Boost logo

Ublas :

Subject: Re: [ublas] Matrix multiplication performance
From: Michael Lehn (michael.lehn_at_[hidden])
Date: 2016-01-24 10:51:20


On 24 Jan 2016, at 16:32, Michael Lehn <michael.lehn_at_[hidden]> wrote:

> On 24 Jan 2016, at 16:17, Oswin Krause <Oswin.Krause_at_[hidden]> wrote:
>
>> Hi,
>>
>> the obvious solution to this is to link to the c-cindings (cBLAS, LAPACKE). While BLAS is truly a PITA, most systems have quite sane cBLAS bindings (notable exception is OpenBLAS...) and often it is enough to check whether the system has some libcBLAS.so somewhere in the path.
>>
>> the big issue of having a header only BLAS are the long, long, long compile times.
>
> Two solutions to this:
>
> - precompiled headers
> - from a header only C++BLAS library it is trivial to create a compiled library for the common cases where all elements have the same type.
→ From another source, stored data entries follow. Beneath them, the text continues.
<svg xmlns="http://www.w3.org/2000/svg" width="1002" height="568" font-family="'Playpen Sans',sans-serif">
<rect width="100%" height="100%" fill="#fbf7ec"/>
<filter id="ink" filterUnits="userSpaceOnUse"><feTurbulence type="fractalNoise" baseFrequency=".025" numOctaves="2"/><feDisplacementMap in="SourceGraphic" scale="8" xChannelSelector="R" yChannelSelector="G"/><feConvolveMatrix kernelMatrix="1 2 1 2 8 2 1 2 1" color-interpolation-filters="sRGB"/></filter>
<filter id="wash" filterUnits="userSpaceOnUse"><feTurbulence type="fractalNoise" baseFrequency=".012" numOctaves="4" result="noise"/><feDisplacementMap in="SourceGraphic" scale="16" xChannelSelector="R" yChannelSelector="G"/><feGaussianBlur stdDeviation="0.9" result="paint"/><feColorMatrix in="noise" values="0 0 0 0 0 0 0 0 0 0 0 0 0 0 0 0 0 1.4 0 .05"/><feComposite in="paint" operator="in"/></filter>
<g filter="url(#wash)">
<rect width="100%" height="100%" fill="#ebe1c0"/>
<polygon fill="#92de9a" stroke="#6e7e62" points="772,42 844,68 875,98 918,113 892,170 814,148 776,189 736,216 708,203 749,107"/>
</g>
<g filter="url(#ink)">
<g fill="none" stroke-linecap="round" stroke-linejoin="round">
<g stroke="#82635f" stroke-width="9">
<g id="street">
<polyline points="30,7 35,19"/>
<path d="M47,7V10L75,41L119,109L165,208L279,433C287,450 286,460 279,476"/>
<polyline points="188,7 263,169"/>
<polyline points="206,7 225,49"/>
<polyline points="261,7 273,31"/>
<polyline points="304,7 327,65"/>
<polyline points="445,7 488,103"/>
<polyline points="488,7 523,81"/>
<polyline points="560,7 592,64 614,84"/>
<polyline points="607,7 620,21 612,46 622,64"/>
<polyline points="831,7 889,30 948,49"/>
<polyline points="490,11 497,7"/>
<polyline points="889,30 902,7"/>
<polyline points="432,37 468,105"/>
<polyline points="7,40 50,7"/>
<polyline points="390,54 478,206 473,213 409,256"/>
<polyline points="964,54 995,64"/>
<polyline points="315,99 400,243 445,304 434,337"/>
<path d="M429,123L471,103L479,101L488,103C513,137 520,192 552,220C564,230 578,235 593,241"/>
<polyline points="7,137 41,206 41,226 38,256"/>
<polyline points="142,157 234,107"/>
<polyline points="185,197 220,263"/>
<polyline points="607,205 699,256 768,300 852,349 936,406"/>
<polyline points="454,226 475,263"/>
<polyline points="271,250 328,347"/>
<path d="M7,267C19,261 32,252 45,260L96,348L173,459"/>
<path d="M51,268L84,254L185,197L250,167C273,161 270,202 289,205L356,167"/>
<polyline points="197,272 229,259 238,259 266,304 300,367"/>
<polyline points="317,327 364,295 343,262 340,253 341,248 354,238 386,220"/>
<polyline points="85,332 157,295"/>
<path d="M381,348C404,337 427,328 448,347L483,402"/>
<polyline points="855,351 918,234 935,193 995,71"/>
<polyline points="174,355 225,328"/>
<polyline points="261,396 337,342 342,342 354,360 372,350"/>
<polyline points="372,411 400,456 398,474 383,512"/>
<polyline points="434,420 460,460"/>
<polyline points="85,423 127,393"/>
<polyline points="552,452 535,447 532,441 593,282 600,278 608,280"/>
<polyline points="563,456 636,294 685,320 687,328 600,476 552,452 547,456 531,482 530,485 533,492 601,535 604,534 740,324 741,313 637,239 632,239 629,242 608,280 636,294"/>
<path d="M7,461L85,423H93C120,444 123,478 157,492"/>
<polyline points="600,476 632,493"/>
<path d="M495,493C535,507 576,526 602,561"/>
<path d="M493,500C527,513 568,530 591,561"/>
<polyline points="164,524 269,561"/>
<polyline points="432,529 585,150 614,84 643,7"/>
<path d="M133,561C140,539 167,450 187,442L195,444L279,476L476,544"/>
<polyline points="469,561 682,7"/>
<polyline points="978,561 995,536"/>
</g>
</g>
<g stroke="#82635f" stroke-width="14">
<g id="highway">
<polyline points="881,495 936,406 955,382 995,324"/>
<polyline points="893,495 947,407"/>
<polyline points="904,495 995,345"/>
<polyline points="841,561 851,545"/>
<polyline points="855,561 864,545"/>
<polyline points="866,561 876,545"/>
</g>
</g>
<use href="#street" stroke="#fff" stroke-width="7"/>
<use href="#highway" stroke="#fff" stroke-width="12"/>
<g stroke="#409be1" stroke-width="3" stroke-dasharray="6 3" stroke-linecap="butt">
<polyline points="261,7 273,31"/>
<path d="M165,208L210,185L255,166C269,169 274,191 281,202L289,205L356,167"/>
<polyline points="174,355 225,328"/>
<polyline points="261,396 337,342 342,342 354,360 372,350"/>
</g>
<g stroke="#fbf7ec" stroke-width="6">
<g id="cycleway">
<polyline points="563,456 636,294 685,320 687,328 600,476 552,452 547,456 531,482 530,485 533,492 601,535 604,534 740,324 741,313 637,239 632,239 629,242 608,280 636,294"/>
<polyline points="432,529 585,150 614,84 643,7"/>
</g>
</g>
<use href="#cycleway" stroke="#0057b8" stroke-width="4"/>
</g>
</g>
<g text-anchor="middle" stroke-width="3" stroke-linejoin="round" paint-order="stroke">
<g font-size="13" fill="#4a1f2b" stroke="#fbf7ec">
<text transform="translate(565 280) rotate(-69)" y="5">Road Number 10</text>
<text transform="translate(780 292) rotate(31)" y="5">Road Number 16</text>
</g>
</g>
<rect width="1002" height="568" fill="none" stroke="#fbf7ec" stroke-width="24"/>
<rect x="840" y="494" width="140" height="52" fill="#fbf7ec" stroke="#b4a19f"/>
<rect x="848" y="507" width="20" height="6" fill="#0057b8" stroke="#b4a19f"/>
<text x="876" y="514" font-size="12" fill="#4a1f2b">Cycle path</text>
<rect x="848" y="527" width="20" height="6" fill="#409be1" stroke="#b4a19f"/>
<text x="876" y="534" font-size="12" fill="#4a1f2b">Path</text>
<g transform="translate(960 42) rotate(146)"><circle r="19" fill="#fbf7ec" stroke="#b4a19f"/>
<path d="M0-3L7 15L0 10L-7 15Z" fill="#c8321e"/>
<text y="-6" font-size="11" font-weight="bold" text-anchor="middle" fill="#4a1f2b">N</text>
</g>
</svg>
Also the compile time depends on the optimization level. Maybe somebody else could try this, when I compile my demos with “-O1” it achieves
the same performance. So this would be something new in the C++ world: reduce the optimization level :-)

I never tried, but it seems that at least with gcc you can do this on a file level

        https://gcc.gnu.org/wiki/FunctionSpecificOpt

It also seems that only the two pack-functions need some optimization. So the rest can even go lower.